Analgesics… over-the-counter medications aren’t very good at treating peripheral neuropathy pain. Products you put on your skin to numb it, such as lidocaine, can help mask the pain. Medications used to treat depression (eg, citalopram) and seizures (eg, gabapentin) can reduce pain.

Personally, this writer has found Neurostil (gabapentin) to be very helpful in relieving pain in the soles of the feet due to DPN.

Plus, physical therapy in the form of special exercises designed to restore your sense of balance and the sensations in your feet can keep you moving (and improve your mood at the same time). Just google “exercises for peripheral neuropathy in feet” for many suggestions.

taking care of your feet…because your feet are numb, you may not notice minor injuries that can turn into bigger problems.

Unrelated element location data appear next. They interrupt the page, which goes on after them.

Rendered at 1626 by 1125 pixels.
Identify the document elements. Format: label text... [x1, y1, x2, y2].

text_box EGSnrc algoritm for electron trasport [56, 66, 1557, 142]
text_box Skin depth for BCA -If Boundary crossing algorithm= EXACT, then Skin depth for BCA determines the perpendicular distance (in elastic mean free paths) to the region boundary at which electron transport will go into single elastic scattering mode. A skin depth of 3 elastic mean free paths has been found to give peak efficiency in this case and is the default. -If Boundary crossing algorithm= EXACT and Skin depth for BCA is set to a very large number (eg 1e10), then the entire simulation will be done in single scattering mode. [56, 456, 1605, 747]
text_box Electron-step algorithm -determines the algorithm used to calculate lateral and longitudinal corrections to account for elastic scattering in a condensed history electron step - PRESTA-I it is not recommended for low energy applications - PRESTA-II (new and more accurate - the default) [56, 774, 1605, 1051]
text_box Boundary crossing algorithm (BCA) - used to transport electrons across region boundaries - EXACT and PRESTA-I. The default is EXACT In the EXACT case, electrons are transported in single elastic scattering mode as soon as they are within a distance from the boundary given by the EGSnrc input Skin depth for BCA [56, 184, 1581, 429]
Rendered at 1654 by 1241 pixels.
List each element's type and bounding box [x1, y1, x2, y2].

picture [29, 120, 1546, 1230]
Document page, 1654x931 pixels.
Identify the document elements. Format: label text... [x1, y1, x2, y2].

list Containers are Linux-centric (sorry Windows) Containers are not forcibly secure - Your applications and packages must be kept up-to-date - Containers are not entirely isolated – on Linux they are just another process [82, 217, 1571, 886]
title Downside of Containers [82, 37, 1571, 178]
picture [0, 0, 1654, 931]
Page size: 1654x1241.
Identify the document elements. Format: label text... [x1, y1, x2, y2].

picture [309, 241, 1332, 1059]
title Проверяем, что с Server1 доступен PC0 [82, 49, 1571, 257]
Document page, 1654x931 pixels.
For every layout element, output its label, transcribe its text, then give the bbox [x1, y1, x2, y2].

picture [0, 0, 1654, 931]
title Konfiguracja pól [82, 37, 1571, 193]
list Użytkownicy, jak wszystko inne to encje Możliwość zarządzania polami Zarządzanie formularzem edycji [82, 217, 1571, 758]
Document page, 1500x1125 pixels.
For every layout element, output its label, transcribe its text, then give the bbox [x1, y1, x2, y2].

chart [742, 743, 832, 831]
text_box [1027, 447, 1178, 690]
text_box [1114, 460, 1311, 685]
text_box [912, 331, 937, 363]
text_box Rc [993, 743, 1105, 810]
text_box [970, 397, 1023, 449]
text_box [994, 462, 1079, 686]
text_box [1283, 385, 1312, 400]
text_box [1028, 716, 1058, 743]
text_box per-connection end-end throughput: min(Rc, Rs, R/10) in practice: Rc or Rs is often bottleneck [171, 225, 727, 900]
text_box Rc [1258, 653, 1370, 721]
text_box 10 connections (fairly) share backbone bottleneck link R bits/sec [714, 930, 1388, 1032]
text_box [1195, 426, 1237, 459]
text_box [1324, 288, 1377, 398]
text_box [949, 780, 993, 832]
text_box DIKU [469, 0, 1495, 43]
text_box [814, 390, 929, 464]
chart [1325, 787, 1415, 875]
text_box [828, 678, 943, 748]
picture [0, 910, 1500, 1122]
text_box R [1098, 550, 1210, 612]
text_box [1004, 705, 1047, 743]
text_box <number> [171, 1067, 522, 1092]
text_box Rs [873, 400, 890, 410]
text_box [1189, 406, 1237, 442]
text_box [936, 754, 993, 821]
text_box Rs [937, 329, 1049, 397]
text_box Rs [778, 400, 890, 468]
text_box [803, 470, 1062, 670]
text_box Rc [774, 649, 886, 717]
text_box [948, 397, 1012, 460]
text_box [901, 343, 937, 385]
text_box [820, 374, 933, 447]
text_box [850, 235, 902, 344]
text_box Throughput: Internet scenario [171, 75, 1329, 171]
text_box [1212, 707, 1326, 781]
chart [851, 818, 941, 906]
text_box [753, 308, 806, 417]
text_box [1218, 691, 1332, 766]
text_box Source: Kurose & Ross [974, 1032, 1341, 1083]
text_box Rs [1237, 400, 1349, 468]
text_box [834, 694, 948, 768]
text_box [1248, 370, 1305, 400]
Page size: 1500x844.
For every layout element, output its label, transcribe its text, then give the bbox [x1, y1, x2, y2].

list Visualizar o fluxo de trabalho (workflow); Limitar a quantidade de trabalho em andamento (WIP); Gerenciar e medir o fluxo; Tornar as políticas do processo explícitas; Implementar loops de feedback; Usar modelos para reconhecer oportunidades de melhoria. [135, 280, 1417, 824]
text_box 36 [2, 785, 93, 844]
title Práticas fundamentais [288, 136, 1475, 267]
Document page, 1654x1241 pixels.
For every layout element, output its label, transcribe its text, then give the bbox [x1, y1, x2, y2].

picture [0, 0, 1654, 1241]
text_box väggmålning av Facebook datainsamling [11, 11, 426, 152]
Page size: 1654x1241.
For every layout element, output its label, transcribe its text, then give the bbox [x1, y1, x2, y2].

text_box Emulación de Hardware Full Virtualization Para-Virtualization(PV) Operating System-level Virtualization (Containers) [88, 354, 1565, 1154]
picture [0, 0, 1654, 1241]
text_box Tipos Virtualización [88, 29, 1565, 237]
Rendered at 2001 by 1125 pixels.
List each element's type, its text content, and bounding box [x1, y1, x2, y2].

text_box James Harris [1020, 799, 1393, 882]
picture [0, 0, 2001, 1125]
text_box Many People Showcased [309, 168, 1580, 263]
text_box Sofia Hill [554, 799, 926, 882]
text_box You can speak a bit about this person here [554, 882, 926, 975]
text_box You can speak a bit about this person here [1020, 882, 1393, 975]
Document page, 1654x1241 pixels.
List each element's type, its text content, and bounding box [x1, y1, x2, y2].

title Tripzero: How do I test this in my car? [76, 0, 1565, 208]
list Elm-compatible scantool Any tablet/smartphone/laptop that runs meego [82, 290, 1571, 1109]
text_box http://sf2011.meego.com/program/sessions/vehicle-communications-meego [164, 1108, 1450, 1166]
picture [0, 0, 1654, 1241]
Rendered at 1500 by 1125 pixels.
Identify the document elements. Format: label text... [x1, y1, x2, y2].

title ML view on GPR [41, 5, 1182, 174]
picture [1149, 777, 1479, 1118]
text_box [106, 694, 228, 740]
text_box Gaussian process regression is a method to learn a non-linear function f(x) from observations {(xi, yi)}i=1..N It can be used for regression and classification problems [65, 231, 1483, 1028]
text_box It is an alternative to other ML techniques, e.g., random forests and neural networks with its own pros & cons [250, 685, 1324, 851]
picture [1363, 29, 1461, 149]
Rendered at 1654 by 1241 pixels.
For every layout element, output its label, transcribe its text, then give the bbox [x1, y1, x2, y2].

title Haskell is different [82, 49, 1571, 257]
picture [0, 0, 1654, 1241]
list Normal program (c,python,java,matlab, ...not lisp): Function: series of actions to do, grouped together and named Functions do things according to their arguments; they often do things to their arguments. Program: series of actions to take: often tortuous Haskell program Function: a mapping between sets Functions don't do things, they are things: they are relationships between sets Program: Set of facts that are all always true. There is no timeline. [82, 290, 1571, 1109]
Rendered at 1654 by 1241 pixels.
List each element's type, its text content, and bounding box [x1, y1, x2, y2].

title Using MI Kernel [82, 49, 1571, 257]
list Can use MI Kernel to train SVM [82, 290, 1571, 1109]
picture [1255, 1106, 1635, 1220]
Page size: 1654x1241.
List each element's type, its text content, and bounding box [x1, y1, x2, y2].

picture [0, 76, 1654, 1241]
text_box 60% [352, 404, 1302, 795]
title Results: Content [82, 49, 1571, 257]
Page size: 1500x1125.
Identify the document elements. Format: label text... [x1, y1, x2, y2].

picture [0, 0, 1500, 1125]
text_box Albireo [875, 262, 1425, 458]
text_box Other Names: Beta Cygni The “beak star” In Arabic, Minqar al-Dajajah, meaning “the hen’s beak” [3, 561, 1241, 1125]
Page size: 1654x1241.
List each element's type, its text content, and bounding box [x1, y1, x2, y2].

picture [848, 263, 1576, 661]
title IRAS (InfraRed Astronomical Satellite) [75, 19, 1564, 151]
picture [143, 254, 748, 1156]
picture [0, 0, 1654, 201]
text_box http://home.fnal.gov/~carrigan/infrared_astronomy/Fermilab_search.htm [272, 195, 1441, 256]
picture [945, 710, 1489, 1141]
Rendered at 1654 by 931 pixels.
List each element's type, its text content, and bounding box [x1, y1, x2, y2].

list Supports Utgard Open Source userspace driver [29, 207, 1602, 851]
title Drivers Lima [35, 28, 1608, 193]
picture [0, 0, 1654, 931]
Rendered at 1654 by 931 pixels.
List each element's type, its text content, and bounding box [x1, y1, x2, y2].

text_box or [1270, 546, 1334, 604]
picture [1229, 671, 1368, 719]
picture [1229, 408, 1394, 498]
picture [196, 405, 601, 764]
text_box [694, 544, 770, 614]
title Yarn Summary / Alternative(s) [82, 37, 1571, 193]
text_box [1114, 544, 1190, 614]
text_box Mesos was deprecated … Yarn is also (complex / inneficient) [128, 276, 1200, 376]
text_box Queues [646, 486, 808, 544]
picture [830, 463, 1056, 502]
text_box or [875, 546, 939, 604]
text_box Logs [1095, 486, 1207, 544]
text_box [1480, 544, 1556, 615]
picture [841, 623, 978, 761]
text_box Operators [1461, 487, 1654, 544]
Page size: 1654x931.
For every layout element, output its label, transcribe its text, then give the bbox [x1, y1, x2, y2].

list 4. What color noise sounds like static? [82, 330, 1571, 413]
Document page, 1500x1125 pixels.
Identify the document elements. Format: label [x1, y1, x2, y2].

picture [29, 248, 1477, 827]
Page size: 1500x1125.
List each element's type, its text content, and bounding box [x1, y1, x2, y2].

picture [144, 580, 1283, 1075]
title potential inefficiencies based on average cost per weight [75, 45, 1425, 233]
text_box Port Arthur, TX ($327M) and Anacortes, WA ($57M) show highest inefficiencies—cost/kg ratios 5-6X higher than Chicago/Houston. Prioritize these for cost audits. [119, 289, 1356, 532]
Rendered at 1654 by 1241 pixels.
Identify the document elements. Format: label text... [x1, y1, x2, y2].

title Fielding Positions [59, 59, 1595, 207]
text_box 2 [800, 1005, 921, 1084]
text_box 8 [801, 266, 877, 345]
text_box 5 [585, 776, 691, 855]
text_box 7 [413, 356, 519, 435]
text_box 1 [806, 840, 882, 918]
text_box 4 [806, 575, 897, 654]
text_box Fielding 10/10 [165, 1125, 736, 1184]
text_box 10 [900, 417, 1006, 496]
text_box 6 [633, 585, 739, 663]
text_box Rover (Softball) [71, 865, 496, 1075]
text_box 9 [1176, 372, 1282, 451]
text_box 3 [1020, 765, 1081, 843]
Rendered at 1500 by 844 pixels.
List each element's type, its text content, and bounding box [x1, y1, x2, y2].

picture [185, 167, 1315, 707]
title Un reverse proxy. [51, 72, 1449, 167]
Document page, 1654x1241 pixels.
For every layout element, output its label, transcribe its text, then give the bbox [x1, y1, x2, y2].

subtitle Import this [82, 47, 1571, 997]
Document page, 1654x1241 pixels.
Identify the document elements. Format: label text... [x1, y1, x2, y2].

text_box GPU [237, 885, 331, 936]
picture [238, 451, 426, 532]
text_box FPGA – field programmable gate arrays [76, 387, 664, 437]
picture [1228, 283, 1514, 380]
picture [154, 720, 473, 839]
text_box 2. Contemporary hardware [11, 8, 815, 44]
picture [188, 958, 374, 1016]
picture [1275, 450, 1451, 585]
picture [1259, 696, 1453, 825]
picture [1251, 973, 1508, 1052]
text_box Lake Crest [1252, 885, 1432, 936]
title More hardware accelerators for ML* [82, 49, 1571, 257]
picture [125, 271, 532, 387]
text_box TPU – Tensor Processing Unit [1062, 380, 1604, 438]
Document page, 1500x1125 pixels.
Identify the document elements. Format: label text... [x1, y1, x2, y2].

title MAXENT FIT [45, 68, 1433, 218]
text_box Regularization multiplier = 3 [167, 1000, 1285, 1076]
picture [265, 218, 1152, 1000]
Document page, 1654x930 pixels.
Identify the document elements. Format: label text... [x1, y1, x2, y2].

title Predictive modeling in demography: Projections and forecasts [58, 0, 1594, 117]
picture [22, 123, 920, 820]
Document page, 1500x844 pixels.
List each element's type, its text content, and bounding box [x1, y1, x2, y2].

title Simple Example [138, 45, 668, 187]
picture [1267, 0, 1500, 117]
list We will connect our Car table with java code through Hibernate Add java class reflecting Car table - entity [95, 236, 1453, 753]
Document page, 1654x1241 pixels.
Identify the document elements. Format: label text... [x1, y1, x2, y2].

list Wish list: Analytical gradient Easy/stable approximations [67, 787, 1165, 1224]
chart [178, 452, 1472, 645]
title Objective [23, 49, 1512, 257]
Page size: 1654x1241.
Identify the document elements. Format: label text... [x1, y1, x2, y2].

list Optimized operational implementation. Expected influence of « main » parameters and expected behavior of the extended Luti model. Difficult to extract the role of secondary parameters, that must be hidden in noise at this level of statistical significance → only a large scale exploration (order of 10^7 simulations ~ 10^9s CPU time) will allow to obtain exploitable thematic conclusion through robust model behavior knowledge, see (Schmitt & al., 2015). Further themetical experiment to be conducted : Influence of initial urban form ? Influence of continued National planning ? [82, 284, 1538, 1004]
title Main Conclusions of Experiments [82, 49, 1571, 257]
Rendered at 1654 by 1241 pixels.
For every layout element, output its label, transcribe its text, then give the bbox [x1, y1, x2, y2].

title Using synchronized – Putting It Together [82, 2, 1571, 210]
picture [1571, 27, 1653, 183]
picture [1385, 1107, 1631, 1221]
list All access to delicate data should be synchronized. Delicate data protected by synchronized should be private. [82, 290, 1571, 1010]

So you should check your feet thoroughly every day… for any sores, cuts, or burns… not forgetting to check between your toes. You can use a mirror to see the bottom of your soles. If you discover any problems that don’t go away in a day or two, you should see your doctor.

Keep your feet clean. You should wash them every night in lukewarm water, testing the water to make sure it’s not too hot before putting your feet up. Make sure to dry them well afterwards.

When lying down, prop your feet up (for example, on pillows) to maintain circulation. Wiggling your toes will also help keep your feet healthy.

Appropriate footwear…spend on good, comfortable shoes that breathe and have plenty of room for your toes. The width should be suitable for your feet. Make sure the seller goes to the trouble of measuring your feet correctly. The best are various types of shoes, especially those with gel or air cushions in the soles. Consider using inserts or buy special diabetic shoes.

Show your shoes to your doctor when you go in for a checkup and ask for their opinion.